Set down every line of the data exactly, skipping the pictures.

═══ EXERCISE MATERIAL

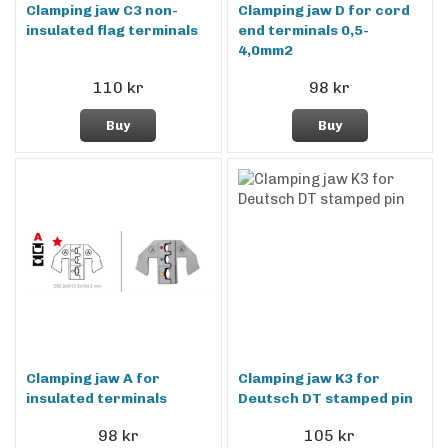
Clamping jaw C3 non-
Clamping jaw D for cord
insulated flag terminals
end terminals 0,5-
4,0mm2
110 kr
98 kr
Buy
Buy
Clamping jaw A for
Clamping jaw K3 for
insulated terminals
Deutsch DT stamped pin
98 kr
105 kr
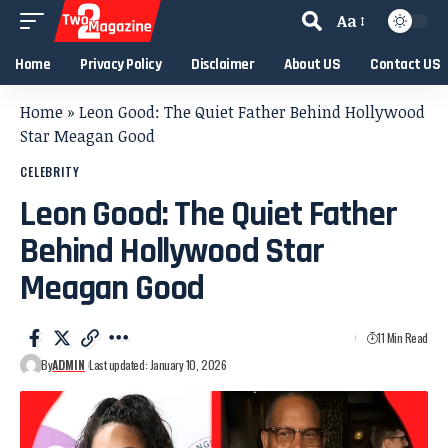
Aa
Home
Privacy Policy
Disclaimer
About US
Contact US
Home
»
Leon Good: The Quiet Father Behind Hollywood
Star Meagan Good
CELEBRITY
Leon Good: The Quiet Father
Behind Hollywood Star
Meagan Good
11 Min Read
By
ADMIN
Last updated: January 10, 2026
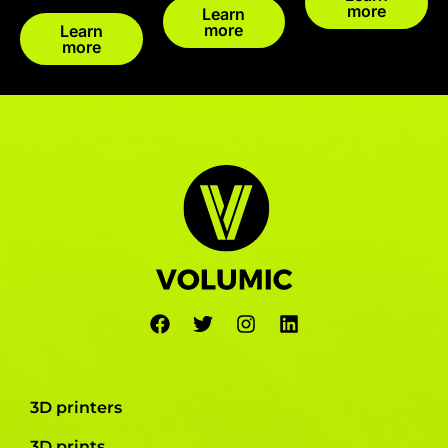
more
Learn
more
Learn
more
3D printers
3D prints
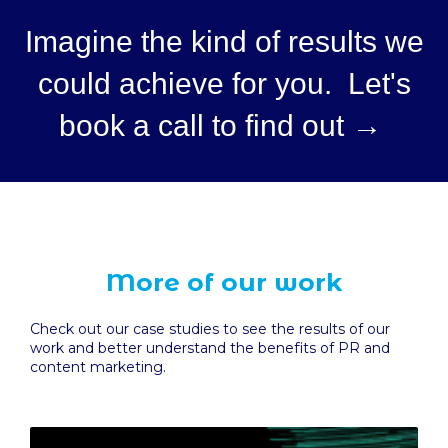
Imagine the kind of results we
could achieve for you. Let's
book a call to find out →
More of our work
Check out our case studies to see the results of our
work and better understand the benefits of PR and
content marketing.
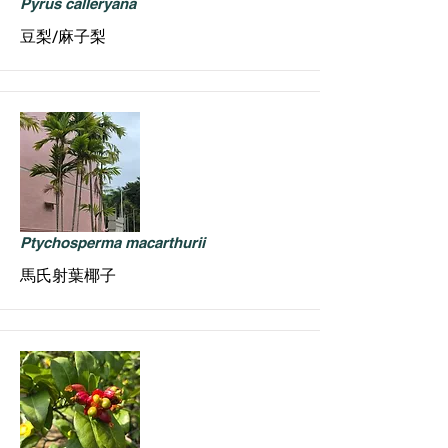
Pyrus calleryana
豆梨/麻子梨
Ptychosperma macarthurii
馬氏射葉椰子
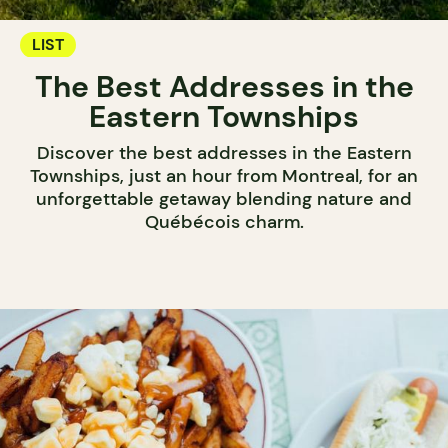
LIST
The Best Addresses in the
Eastern Townships
Discover the best addresses in the Eastern
Townships, just an hour from Montreal, for an
unforgettable getaway blending nature and
Québécois charm.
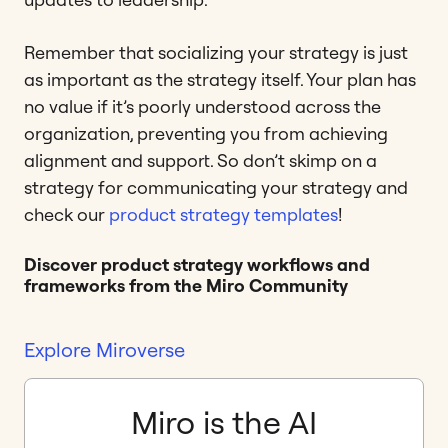
Remember that socializing your strategy is just
as important as the strategy itself. Your plan has
no value if it’s poorly understood across the
organization, preventing you from achieving
alignment and support. So don’t skimp on a
strategy for communicating your strategy and
check our
product strategy templates
!
Discover product strategy workflows and
frameworks from the Miro Community
Explore Miroverse
Miro is the AI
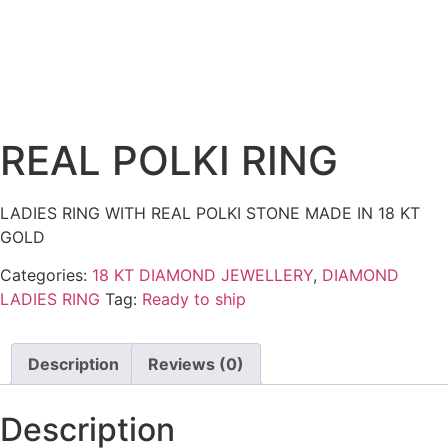
REAL POLKI RING
LADIES RING WITH REAL POLKI STONE MADE IN 18 KT
GOLD
Categories:
18 KT DIAMOND JEWELLERY
,
DIAMOND
LADIES RING
Tag:
Ready to ship
Description
Reviews (0)
Description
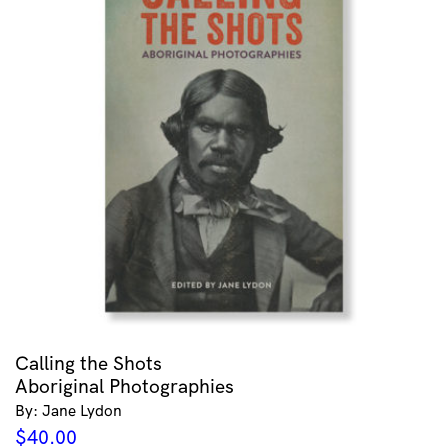
Calling the Shots
Aboriginal Photographies
By: Jane Lydon
$
40.00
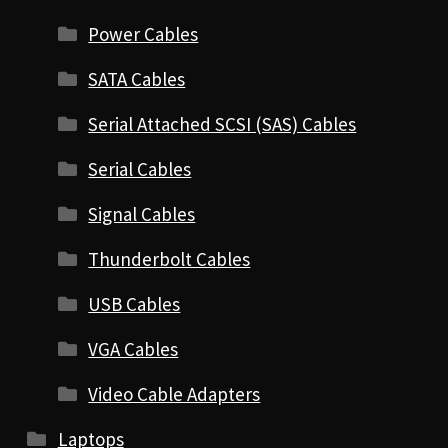
Power Cables
SATA Cables
Serial Attached SCSI (SAS) Cables
Serial Cables
Signal Cables
Thunderbolt Cables
USB Cables
VGA Cables
Video Cable Adapters
Laptops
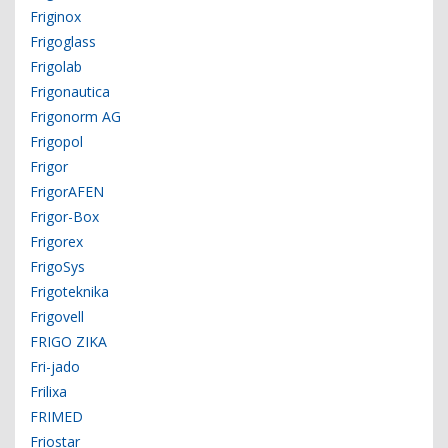
Friginox
Frigoglass
Frigolab
Frigonautica
Frigonorm AG
Frigopol
Frigor
FrigorAFEN
Frigor-Box
Frigorex
FrigoSys
Frigoteknika
Frigovell
FRIGO ZIKA
Fri-jado
Frilixa
FRIMED
Friostar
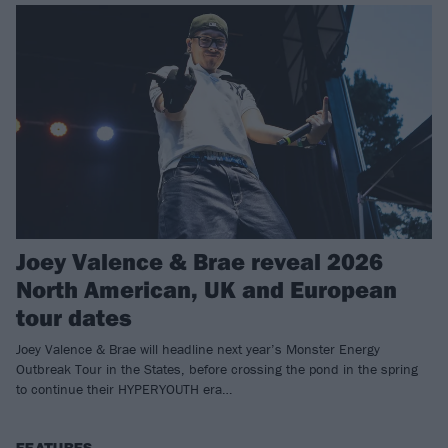
Joey Valence & Brae reveal 2026
North American, UK and European
tour dates
Joey Valence & Brae will headline next year’s Monster Energy
Outbreak Tour in the States, before crossing the pond in the spring
to continue their HYPERYOUTH era…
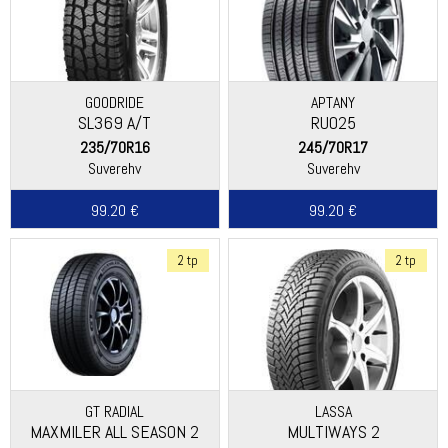
GOODRIDE
APTANY
SL369 A/T
RU025
235/70R16
245/70R17
Suverehv
Suverehv
99.20 €
99.20 €
2 tp
2 tp
GT RADIAL
LASSA
MAXMILER ALL SEASON 2
MULTIWAYS 2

══════

• **PROBLEM SOLUTION**
Clamping jaw C3 non-
Clamping jaw D for cord
insulated flag terminals
end terminals 0,5-
4,0mm2
110 kr
98 kr
Buy
Buy
Clamping jaw A for
Clamping jaw K3 for
insulated terminals
Deutsch DT stamped pin
98 kr
105 kr
Aa
Home
Privacy Policy
Disclaimer
About US
Contact US
Home
»
Leon Good: The Quiet Father Behind Hollywood
Star Meagan Good
CELEBRITY
Leon Good: The Quiet Father
Behind Hollywood Star
Meagan Good
11 Min Read
By
ADMIN
Last updated: January 10, 2026
more
Learn
more
Learn
more
3D printers
3D prints
Imagine the kind of results we
could achieve for you. Let's
book a call to find out →
More of our work
Check out our case studies to see the results of our
work and better understand the benefits of PR and
content marketing.
Pyrus calleryana
豆梨/麻子梨
Ptychosperma macarthurii
馬氏射葉椰子
LIST
The Best Addresses in the
Eastern Townships
Discover the best addresses in the Eastern
Townships, just an hour from Montreal, for an
unforgettable getaway blending nature and
Québécois charm.
Remember that socializing your strategy is just
as important as the strategy itself. Your plan has
no value if it’s poorly understood across the
organization, preventing you from achieving
alignment and support. So don’t skimp on a
strategy for communicating your strategy and
check our
product strategy templates
!
Discover product strategy workflows and
frameworks from the Miro Community
Explore Miroverse
Miro is the AI
REAL POLKI RING
LADIES RING WITH REAL POLKI STONE MADE IN 18 KT
GOLD
Categories:
18 KT DIAMOND JEWELLERY
,
DIAMOND
LADIES RING
Tag:
Ready to ship
Description
Reviews (0)
Description
Calling the Shots
Aboriginal Photographies
By: Jane Lydon
$
40.00
Power Cables
SATA Cables
Serial Attached SCSI (SAS) Cables
Serial Cables
Signal Cables
Thunderbolt Cables
USB Cables
VGA Cables
Video Cable Adapters
Laptops
Friginox
Frigoglass
Frigolab
Frigonautica
Frigonorm AG
Frigopol
Frigor
FrigorAFEN
Frigor-Box
Frigorex
FrigoSys
Frigoteknika
Frigovell
FRIGO ZIKA
Fri-jado
Frilixa
FRIMED
Friostar
Joey Valence & Brae reveal 2026
North American, UK and European
tour dates
Joey Valence & Brae will headline next year’s Monster Energy
Outbreak Tour in the States, before crossing the pond in the spring
to continue their HYPERYOUTH era…
GOODRIDE
APTANY
SL369 A/T
RU025
235/70R16
245/70R17
Suverehv
Suverehv
99.20 €
99.20 €
2 tp
2 tp
GT RADIAL
LASSA
MAXMILER ALL SEASON 2
MULTIWAYS 2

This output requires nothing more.